Here are five things worth knowing today:
1. A KULR News 8 report takes a look at how challenging it can be for truck drivers to haul goods from point A to B during severe weather. Frank Molodecki, fleet risk and safety manager at Diversified Transfer and Storage, explains to KULR that there are many challenges weather poses on truck drivers, including the amount and type of fuel, establishing a route, bringing along the necessary supplies, and looking at yesterday’s weather and forecasting the trip. He also explains that consumers typically don’t feel the pinch of severe weather delays until it becomes a serious issue.
2. During Monday’s 2016 NASSTRAC Shippers Conference in Orlando, FL, Derek Leathers, president and COO of Werner Enterprises, addressed the rate rollercoaster U.S. shippers and trucking companies have been riding, according to a JOC report. Leathers referred to what he called “aggressive procurement behavior” on the part of shippers looking to drive truckload rates lower in a soft market, according to the report. JOC has more.
3. Google, Ford Motor Company, Uber, and two others announced today that they will form a coalition to push for federal action to help bring self-driving cars to market, Reuters reports. The group said in a statement it will work with lawmakers, regulators and the public to realize the safety and societal benefits of self-driving vehicles, according to the report. Reuters has more.

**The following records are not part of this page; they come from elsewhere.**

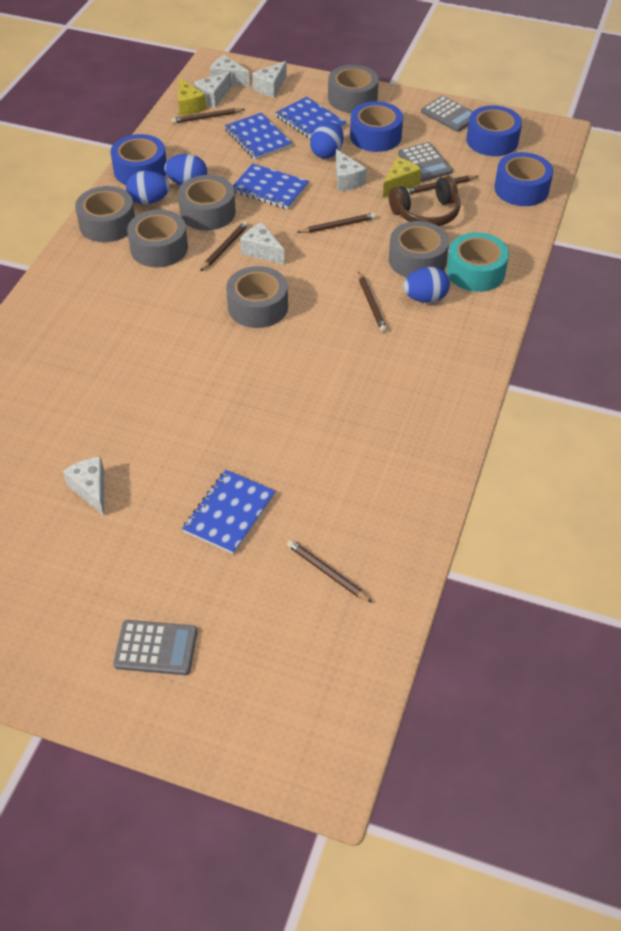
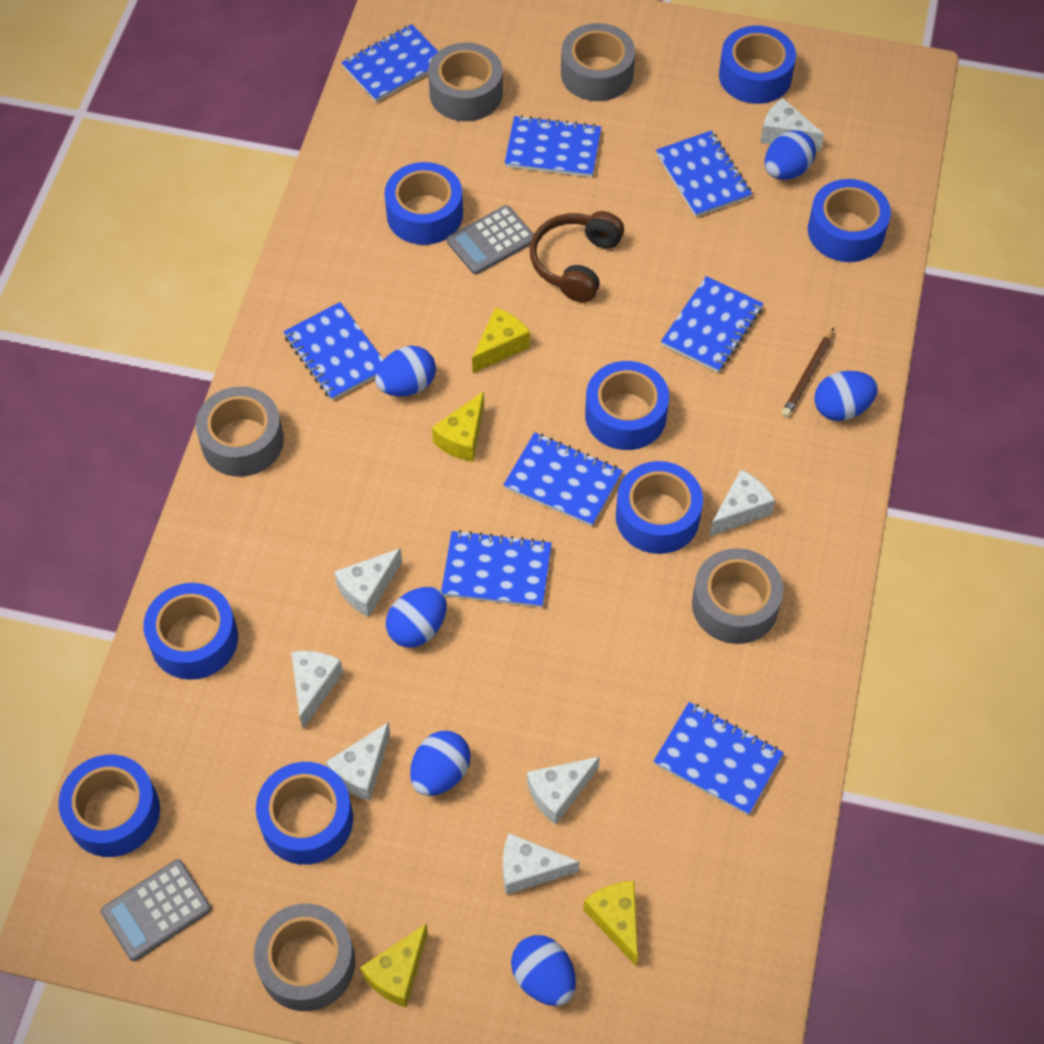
blue egg: 4 -> 6
blue notebook: 4 -> 8
blue tape: 4 -> 8
brown pencil: 6 -> 1
grey calculator: 3 -> 2
grey tape: 6 -> 5
turquoise tape: 1 -> 0
white cheese: 6 -> 7
yellow cheese: 2 -> 4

4. Texas just spent $4.25 million widening a highway, and according to a Wired report, “in defiance of conventional wisdom among transportation planners,” the state doubled the speed of rush hour traffic on a notoriously congested highway in Dallas. According to the report, the Texas Department of Transportation repaved shoulders along both sides of highway 161 between Dallas and Fort Worth in September. With the extra lanes in place, traffic “started sailing,” according to the report; though it wasn’t supposed to work that way. “The rule of induced demand says widening highways does not ease congestion, and often makes it worse.” Wired has more.

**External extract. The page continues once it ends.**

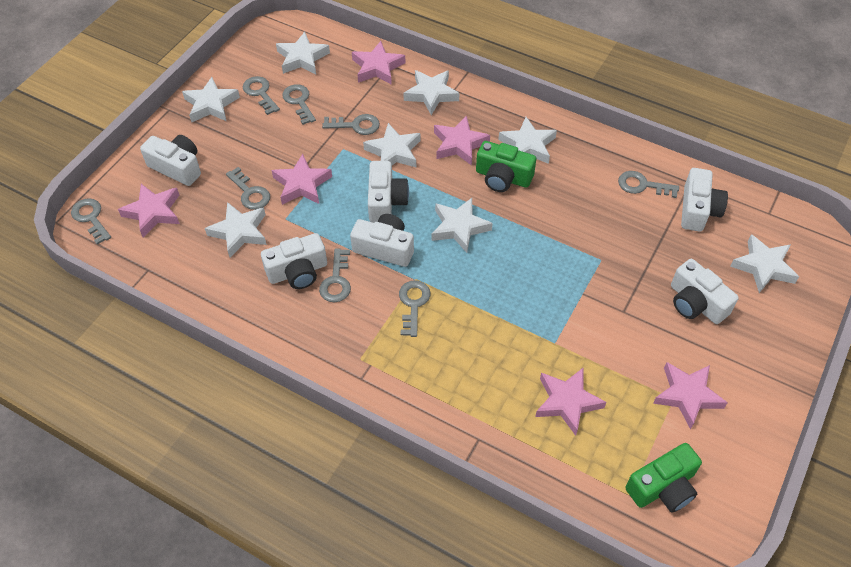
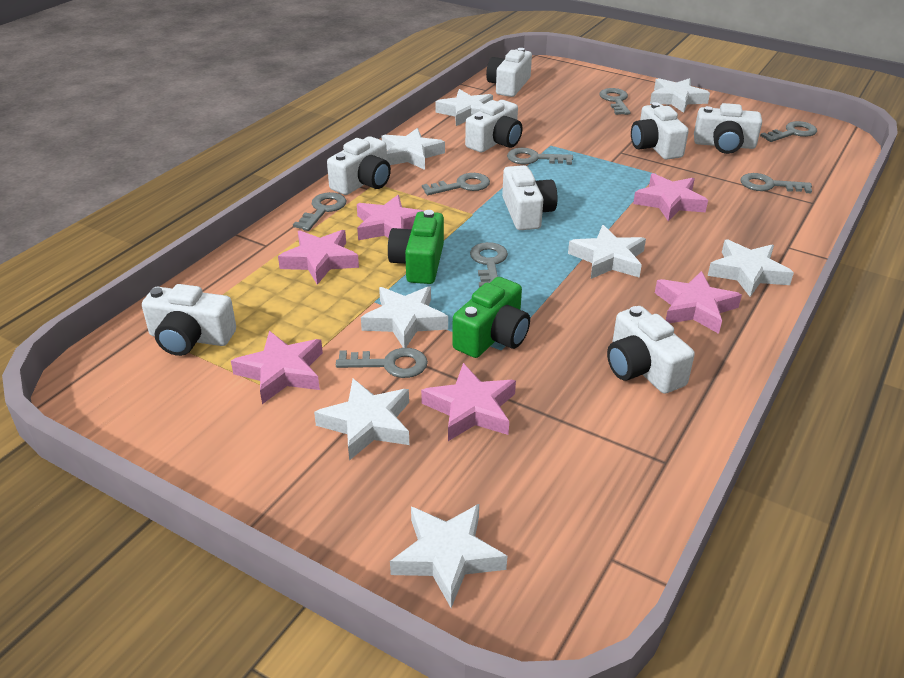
white camera: 6 -> 8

5. Stemco, an EnPro Industries company, and Ridge Corporation announced today that they have entered into a settlement and patent license agreement that brings an end to the litigation between them. Accordingly, the companies have asked the court to dismiss all claims and counterclaims in the litigation. Ridge is now licensed to use the Stemco patents and will immediately resume its manufacture and sales of GreenTail devices. Stemco’s manufacture and sale of TrailerTail aerodynamic device technology will continue uninterrupted.